# Task details
All lines from the one that contains "Noter til årsregnskabet" through the close of the entries below are to be repeated exactly, without any pictures.

# Records provided

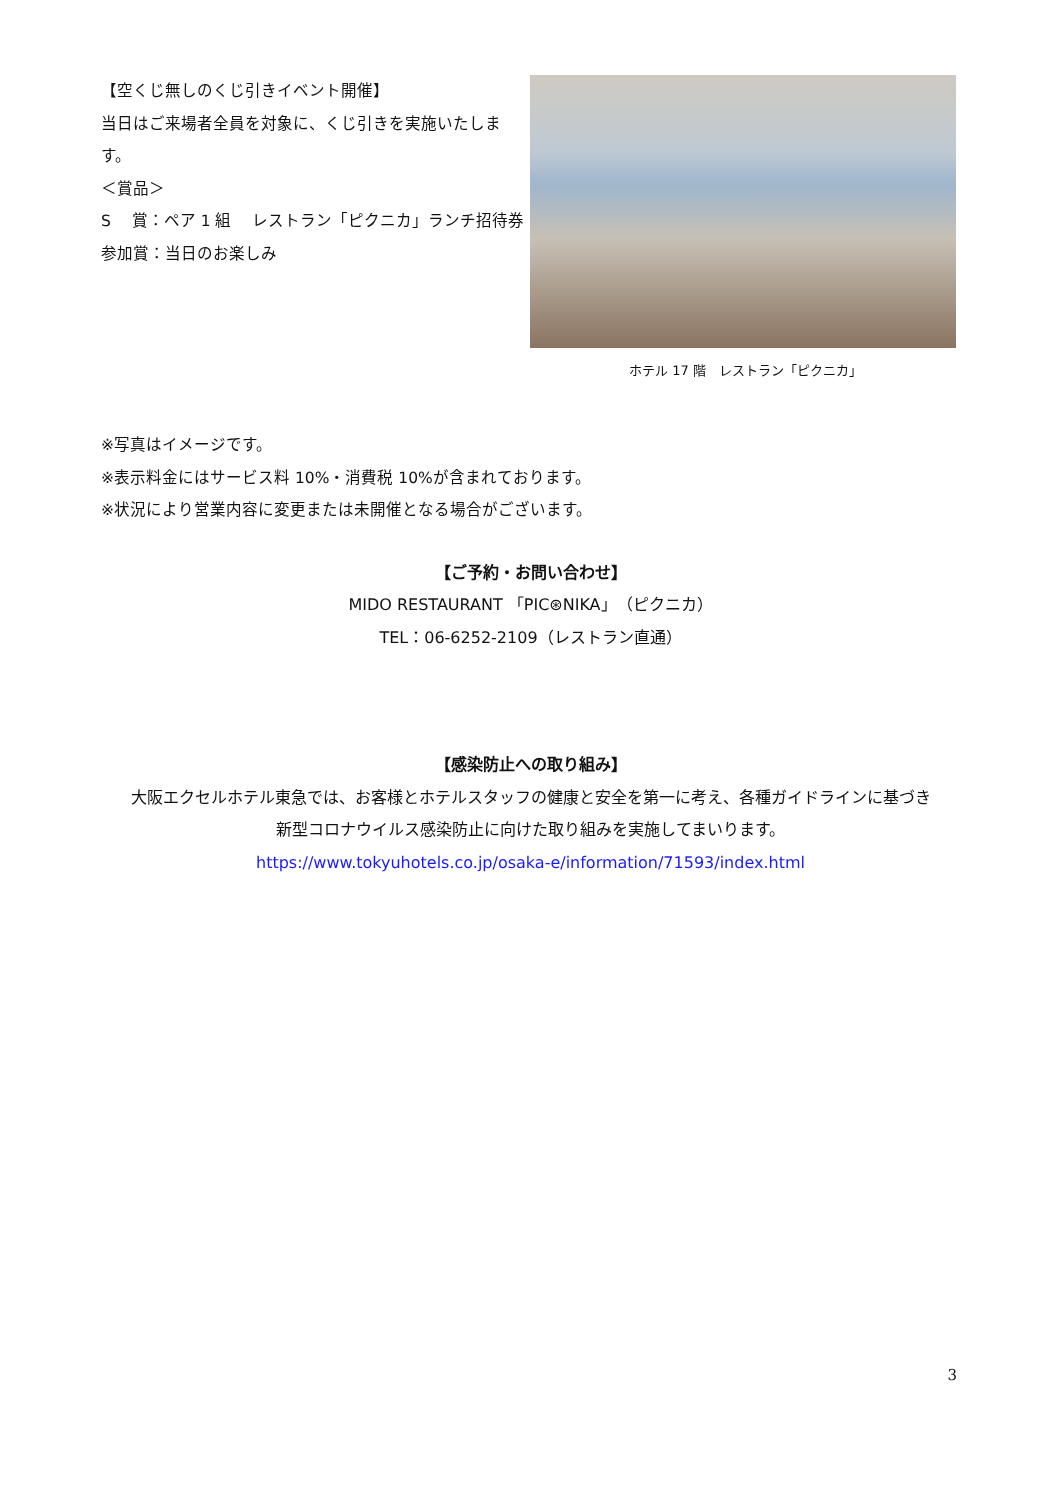【空くじ無しのくじ引きイベント開催】
当日はご来場者全員を対象に、くじ引きを実施いたします。
＜賞品＞
S　 賞：ペア 1 組　 レストラン「ピクニカ」ランチ招待券
参加賞：当日のお楽しみ
ホテル 17 階　レストラン「ピクニカ」
※写真はイメージです。
※表示料金にはサービス料 10%・消費税 10%が含まれております。
※状況により営業内容に変更または未開催となる場合がございます。
【ご予約・お問い合わせ】
MIDO RESTAURANT 「PIC⊛NIKA」（ピクニカ）
TEL：06-6252-2109（レストラン直通）
【感染防止への取り組み】
大阪エクセルホテル東急では、お客様とホテルスタッフの健康と安全を第一に考え、各種ガイドラインに基づき
新型コロナウイルス感染防止に向けた取り組みを実施してまいります。
https://www.tokyuhotels.co.jp/osaka-e/information/71593/index.html
3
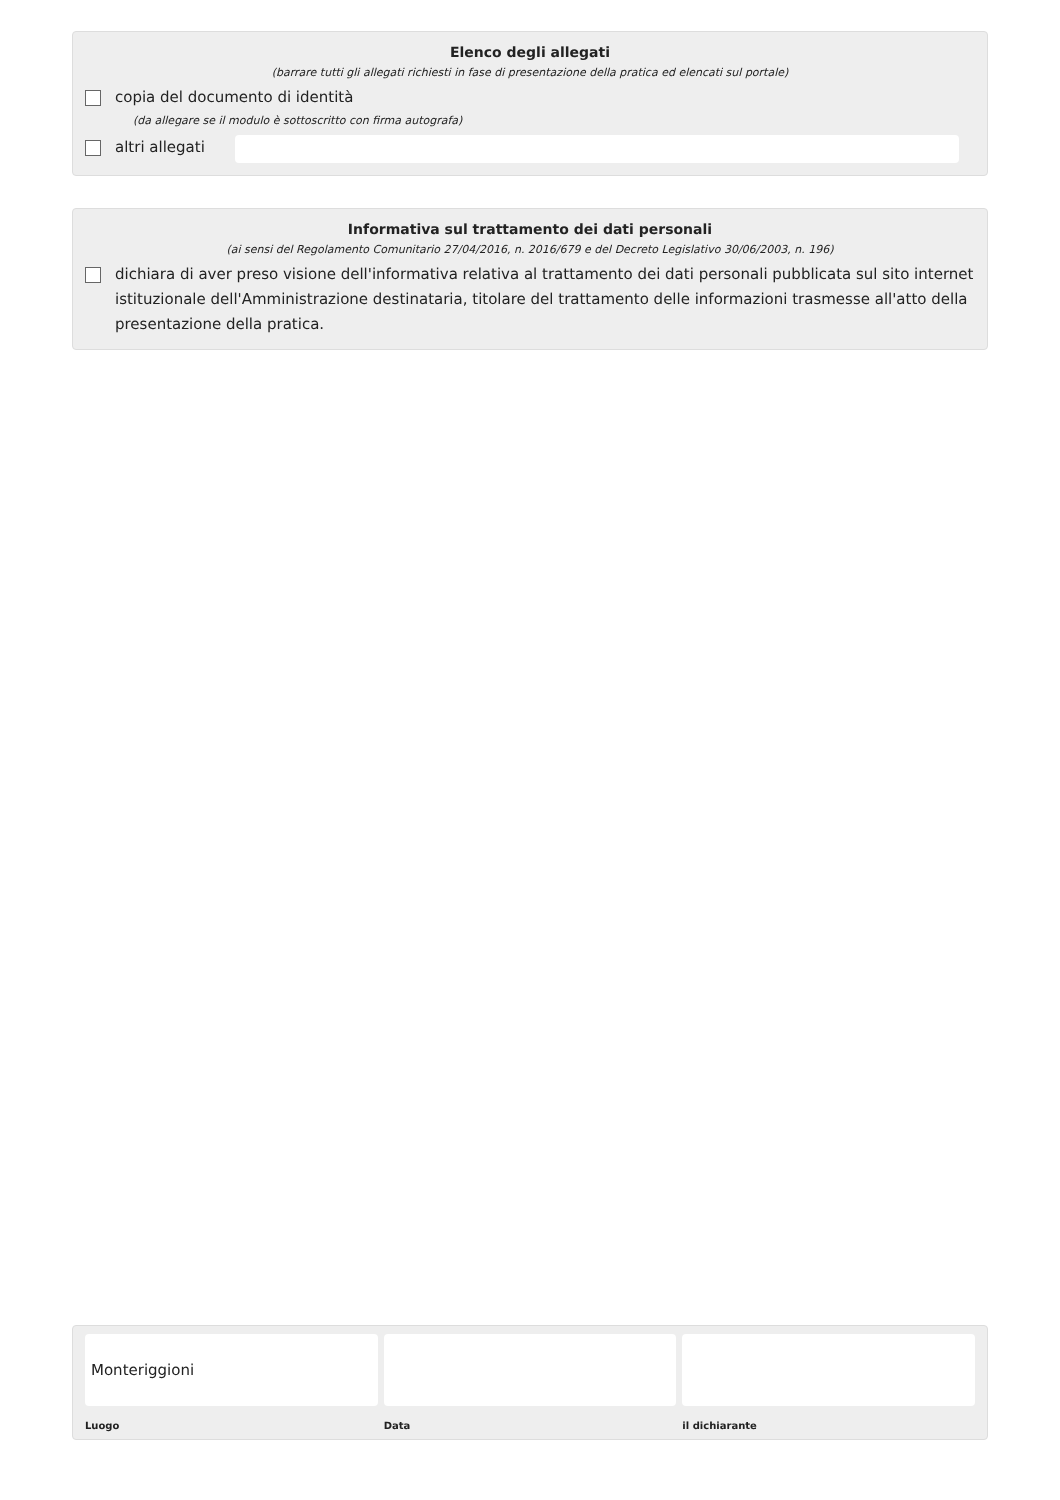Elenco degli allegati
(barrare tutti gli allegati richiesti in fase di presentazione della pratica ed elencati sul portale)
copia del documento di identità
(da allegare se il modulo è sottoscritto con firma autografa)
altri allegati
Informativa sul trattamento dei dati personali
(ai sensi del Regolamento Comunitario 27/04/2016, n. 2016/679 e del Decreto Legislativo 30/06/2003, n. 196)
dichiara di aver preso visione dell'informativa relativa al trattamento dei dati personali pubblicata sul sito internet istituzionale dell'Amministrazione destinataria, titolare del trattamento delle informazioni trasmesse all'atto della presentazione della pratica.
Monteriggioni
Luogo
Data il dichiarante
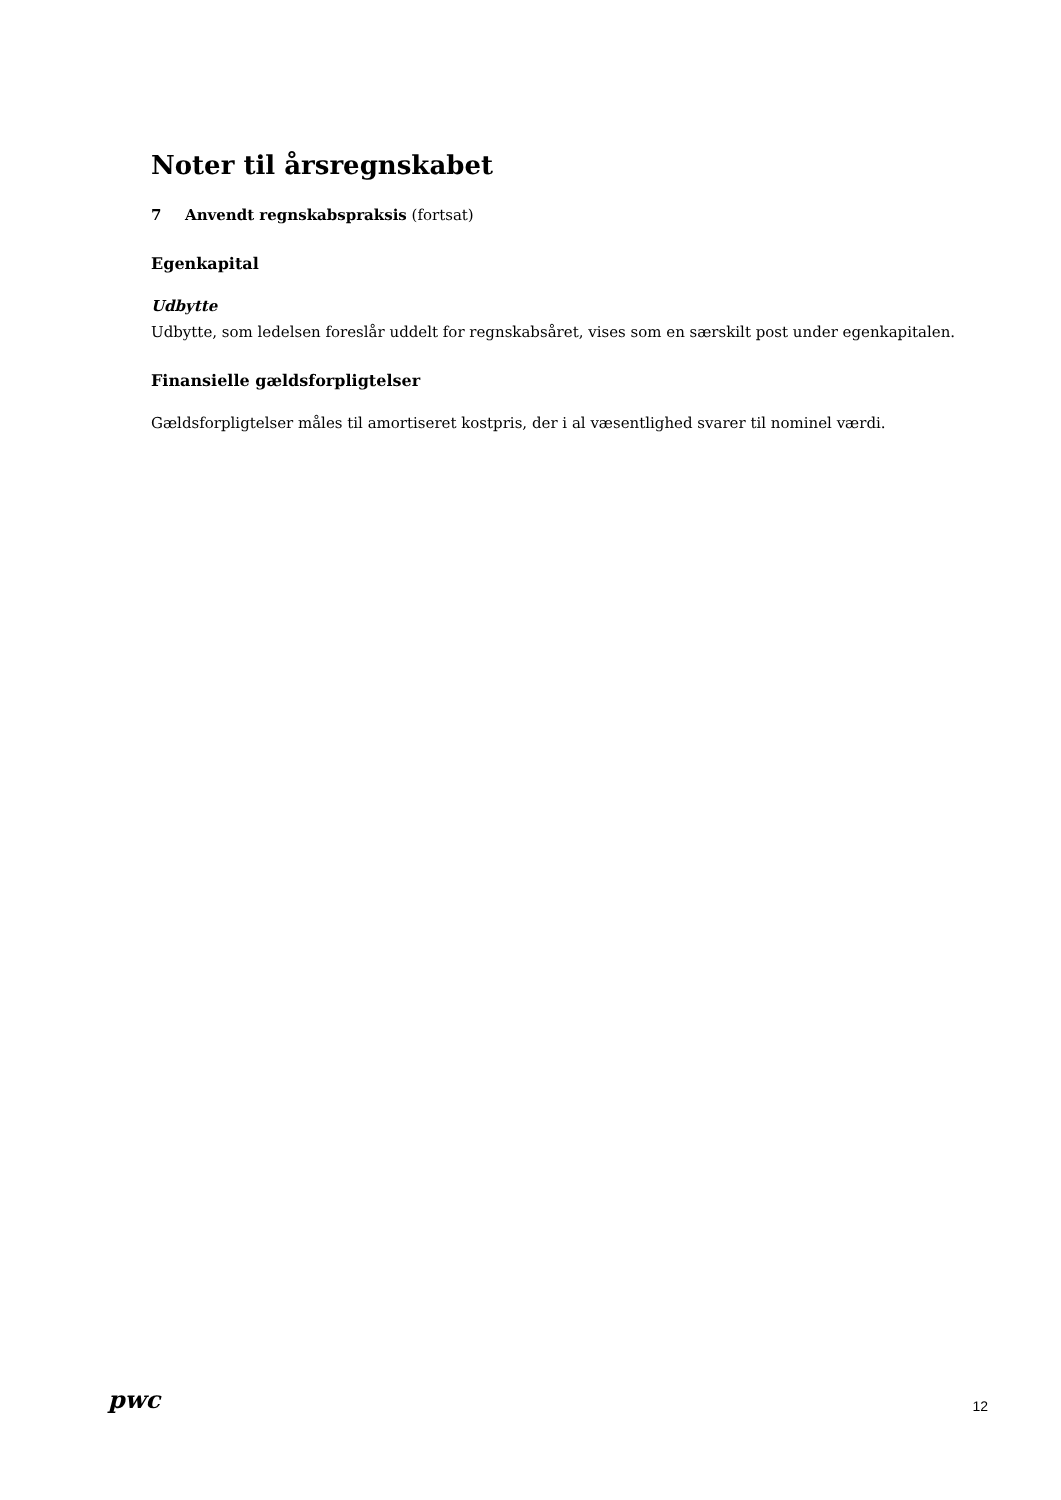Noter til årsregnskabet
7 Anvendt regnskabspraksis (fortsat)
Egenkapital
Udbytte
Udbytte, som ledelsen foreslår uddelt for regnskabsåret, vises som en særskilt post under egenkapitalen.
Finansielle gældsforpligtelser
Gældsforpligtelser måles til amortiseret kostpris, der i al væsentlighed svarer til nominel værdi.
pwc
12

# Written solution
Noter til årsregnskabet
7 Anvendt regnskabspraksis (fortsat)
Egenkapital
Udbytte
Udbytte, som ledelsen foreslår uddelt for regnskabsåret, vises som en særskilt post under egenkapitalen.
Finansielle gældsforpligtelser
Gældsforpligtelser måles til amortiseret kostpris, der i al væsentlighed svarer til nominel værdi.
pwc
12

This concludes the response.